User Guide

Before You Start #

You must be connected to your cluster using its IP and port.

Local deployments: kubectl get svc pachyderm-proxy

How to Explore Resources #

Select a Project + Repo #

Navigate to the Pachyderm Mount > Explore tab.
Select a project/repo combination from the first dropdown.

At this point, you should see a corresponding folder populate in the /pfs/ directory in the file browser.

Switch Between Repo Branches #

Navigate to the Pachyderm Mount > Explore tab.
Select the second dropdown and choose an item to switch between existing branches (e.g., master, main, dev,staging).

Explore Directories & Files #

Navigate to the Pachyderm Mount > Explore tab.
Select a project/repo combination from the first dropdown.
Scroll to the /pfs/ file browser to view the contents of your repository.
- These repositories are read-only.
- File formats that are supported by JupyterLab can be viewed by double-clicking the file.
- Files and directories can be downloaded to the CWD as needed by right-clicking the file or directory then selecting the Download item. This can be useful for testing your code against your Pachyderm data.

How to Create Resources #

Create a Repo & Repo Branch #

Open the JupyterLab UI.
Open a Terminal from the launcher.

Input the following:

pachctl create repo demo
pachctl create branch demo@master

You can now siwtch to your project’s demo repo and master branch in the Pachyderm Mount > Explore tab.

Tip

Your repo is created within the project set to your current context.

Create a Pipeline #

Mount Project & Repo #

Before we start defining the user code of our pipeline, we should mount the project and repo that we want to work with.

Open the JupyterLab Mount Extension UI.
Navigate to the Pachyderm Mount > Explore tab.
Select a project/repo combination from the first dropdown.
Select a branch from the second dropdown.

Define Input Spec & Load Datums #

Now that we have mounted our project and repo, we can define the input spec for our pipeline. This enables us to:

Leverage certain input patterns such as a cross, union, or join.
Target specific datums in our repository based on a glob pattern.

Navigate to the Pachyderm Mount > Test tab.
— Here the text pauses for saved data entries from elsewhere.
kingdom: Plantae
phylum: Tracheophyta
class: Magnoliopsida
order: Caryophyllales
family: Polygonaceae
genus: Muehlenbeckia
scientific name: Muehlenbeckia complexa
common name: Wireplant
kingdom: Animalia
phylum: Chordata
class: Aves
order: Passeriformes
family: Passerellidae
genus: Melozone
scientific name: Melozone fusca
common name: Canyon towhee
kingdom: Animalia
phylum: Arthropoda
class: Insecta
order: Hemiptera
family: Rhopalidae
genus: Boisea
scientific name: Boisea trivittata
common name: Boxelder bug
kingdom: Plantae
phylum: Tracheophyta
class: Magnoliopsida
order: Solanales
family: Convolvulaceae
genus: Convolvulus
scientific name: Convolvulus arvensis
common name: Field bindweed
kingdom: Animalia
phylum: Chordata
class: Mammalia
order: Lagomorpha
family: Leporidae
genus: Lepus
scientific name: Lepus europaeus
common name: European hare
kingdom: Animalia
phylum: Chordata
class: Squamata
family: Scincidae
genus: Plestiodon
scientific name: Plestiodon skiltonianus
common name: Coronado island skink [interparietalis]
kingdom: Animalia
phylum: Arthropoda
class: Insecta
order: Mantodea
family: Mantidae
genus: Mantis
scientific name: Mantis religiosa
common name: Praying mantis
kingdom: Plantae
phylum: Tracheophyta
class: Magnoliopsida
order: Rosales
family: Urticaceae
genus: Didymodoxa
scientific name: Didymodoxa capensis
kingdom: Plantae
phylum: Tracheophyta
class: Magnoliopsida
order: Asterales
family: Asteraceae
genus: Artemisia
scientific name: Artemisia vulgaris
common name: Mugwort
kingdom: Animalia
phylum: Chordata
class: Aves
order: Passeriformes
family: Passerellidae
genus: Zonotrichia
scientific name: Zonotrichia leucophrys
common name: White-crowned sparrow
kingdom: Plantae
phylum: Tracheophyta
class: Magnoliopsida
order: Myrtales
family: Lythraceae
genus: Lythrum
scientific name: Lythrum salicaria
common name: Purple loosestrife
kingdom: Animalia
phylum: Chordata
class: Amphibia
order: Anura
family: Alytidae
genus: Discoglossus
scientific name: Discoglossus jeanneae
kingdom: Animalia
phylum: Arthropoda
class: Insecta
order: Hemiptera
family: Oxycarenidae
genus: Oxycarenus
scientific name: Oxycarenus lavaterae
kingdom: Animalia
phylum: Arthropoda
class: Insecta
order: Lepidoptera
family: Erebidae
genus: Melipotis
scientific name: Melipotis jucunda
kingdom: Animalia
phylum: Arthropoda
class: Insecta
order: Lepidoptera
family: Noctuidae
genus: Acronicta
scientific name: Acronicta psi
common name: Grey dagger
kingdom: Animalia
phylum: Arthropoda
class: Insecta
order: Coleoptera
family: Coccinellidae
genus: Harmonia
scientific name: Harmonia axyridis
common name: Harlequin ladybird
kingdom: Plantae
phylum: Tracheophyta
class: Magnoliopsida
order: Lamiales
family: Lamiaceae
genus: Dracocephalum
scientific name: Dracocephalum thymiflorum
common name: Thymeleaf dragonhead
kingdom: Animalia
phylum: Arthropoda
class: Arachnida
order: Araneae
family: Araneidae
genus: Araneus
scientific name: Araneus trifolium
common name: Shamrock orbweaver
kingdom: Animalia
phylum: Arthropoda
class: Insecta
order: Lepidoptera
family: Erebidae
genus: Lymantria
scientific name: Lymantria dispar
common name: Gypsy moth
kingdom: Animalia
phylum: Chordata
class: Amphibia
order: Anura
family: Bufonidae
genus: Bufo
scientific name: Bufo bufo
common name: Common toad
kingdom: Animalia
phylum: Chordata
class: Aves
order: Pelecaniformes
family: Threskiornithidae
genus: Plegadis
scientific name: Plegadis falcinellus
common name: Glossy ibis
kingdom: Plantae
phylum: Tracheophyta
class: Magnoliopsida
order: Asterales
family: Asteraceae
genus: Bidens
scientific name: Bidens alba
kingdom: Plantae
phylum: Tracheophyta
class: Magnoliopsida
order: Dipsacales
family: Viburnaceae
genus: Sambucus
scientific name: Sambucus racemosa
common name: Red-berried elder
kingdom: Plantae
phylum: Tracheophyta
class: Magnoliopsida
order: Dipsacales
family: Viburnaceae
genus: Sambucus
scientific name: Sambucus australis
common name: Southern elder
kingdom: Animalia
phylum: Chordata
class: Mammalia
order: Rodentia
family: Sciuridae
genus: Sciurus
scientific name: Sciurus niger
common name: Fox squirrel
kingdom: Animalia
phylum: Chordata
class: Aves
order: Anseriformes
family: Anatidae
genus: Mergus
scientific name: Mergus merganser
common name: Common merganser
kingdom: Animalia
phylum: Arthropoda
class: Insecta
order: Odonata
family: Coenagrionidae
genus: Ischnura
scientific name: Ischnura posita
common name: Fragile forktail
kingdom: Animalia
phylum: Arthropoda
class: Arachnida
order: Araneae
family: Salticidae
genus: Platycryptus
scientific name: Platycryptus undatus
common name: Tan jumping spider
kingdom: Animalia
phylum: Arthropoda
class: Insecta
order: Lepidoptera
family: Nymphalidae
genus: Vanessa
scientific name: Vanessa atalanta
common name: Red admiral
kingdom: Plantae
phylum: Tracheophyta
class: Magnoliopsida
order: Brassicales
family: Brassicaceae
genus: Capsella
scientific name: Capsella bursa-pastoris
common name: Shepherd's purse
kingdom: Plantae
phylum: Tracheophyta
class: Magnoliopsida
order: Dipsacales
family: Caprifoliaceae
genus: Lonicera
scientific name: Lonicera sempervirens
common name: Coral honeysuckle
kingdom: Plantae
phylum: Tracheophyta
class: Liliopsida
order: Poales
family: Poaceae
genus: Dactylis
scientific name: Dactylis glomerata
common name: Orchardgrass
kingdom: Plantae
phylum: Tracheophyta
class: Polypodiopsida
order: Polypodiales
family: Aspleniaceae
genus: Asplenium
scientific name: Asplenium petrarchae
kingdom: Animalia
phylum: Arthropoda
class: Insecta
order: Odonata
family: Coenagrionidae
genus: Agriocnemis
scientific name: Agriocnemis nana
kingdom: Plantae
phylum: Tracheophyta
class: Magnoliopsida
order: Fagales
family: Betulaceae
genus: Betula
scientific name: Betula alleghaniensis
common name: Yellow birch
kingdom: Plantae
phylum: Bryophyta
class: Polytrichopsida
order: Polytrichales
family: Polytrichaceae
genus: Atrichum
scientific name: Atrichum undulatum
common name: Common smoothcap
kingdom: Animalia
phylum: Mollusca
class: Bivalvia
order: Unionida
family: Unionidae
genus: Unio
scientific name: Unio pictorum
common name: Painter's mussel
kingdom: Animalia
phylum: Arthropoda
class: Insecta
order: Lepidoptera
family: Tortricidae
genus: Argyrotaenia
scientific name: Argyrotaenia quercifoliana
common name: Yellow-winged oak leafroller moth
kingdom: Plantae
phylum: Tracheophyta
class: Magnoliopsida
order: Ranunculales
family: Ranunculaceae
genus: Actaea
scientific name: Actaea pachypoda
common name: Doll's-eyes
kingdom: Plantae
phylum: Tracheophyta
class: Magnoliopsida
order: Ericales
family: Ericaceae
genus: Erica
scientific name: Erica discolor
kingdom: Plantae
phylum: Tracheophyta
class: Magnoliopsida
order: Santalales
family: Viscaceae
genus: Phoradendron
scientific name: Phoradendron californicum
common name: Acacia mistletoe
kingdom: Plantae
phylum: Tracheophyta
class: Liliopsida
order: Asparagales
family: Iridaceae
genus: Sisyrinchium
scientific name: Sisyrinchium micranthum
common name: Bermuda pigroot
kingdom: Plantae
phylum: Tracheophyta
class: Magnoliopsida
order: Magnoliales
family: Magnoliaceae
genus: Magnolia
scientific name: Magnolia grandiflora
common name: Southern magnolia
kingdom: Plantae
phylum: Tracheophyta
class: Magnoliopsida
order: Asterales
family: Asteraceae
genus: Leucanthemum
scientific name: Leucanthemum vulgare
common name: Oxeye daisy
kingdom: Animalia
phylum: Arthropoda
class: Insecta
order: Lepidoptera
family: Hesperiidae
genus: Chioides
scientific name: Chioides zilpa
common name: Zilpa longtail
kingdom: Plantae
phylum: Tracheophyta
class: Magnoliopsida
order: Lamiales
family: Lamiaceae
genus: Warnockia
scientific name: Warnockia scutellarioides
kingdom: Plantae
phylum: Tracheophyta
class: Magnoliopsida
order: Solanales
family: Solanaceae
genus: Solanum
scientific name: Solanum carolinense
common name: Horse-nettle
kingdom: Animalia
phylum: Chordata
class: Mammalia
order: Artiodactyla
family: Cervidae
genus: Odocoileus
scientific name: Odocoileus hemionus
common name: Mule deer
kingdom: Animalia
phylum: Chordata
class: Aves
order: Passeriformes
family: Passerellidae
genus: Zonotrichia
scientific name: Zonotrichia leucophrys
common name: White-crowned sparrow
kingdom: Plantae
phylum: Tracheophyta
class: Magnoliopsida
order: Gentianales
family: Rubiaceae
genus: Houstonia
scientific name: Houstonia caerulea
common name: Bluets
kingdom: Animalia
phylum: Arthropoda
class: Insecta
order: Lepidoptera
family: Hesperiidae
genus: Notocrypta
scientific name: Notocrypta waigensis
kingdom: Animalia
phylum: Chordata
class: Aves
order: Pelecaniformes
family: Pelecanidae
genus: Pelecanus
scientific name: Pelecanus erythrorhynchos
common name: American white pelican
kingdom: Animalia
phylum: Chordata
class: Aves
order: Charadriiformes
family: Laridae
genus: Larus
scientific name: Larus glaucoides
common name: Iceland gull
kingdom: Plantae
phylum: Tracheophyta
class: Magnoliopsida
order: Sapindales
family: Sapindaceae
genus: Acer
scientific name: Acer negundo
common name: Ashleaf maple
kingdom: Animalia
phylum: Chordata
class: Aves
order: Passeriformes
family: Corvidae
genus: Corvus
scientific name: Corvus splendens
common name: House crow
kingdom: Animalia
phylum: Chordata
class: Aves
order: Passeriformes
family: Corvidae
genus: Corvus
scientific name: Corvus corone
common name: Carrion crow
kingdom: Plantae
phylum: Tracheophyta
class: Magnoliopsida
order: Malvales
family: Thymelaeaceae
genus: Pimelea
Review the default input spec:

pfs:
   repo: demo
   branch: master
   glob: /*

Update the input spec to match the datums you wish to focus on.

pfs:
   name: default_demo_master
   repo: demo
   glob: /images/2022/*

pfs:
   name: default_demo_master
   repo: demo
   branch: master
   glob: /images/**.png

cross:
   - pfs:
      name: name: default_test-data
      repo: test-data
      glob: /*
   - pfs:
      name: name: default_train-model
      repo: test-model
      glob: /

Select Load Datums.
Traverse the file browser to view the datums that match your glob pattern.
Iterate through this process until you have a glob pattern that matches the datums you wish to focus on.
Select Download Datums to download the datums to your local machine. This makes them available to your notebook.

Define User Code #

Launch a new notebook.
Define the user code for your pipeline.
Run the code to ensure it works as expected.
Iterate to refine your code as needed.

Publish a Pipeline #

Navigate to Pachyderm Mount > Publish tab.
Provide or validate inputs for all of the following:
- Pipeline Name: The name of your pipeline.
- Pipeline Project Name: The project where your pipeline will be created.
- Container Image Name: The container image that will be used to run your pipeline.
- Requirements File: The path to a requirements file that will be used to install dependencies in your container.
- External Files: Any external files that you want to include in your pipeline.
- Port: The port that your pipeline will run on.
- Pipline Input Spec: The input spec that you defined in the previous step.
- GPU Mode: Whether or not your pipeline requires a GPU.
Select Run.

You should see your pipeline appear and begin to run in the Console UI.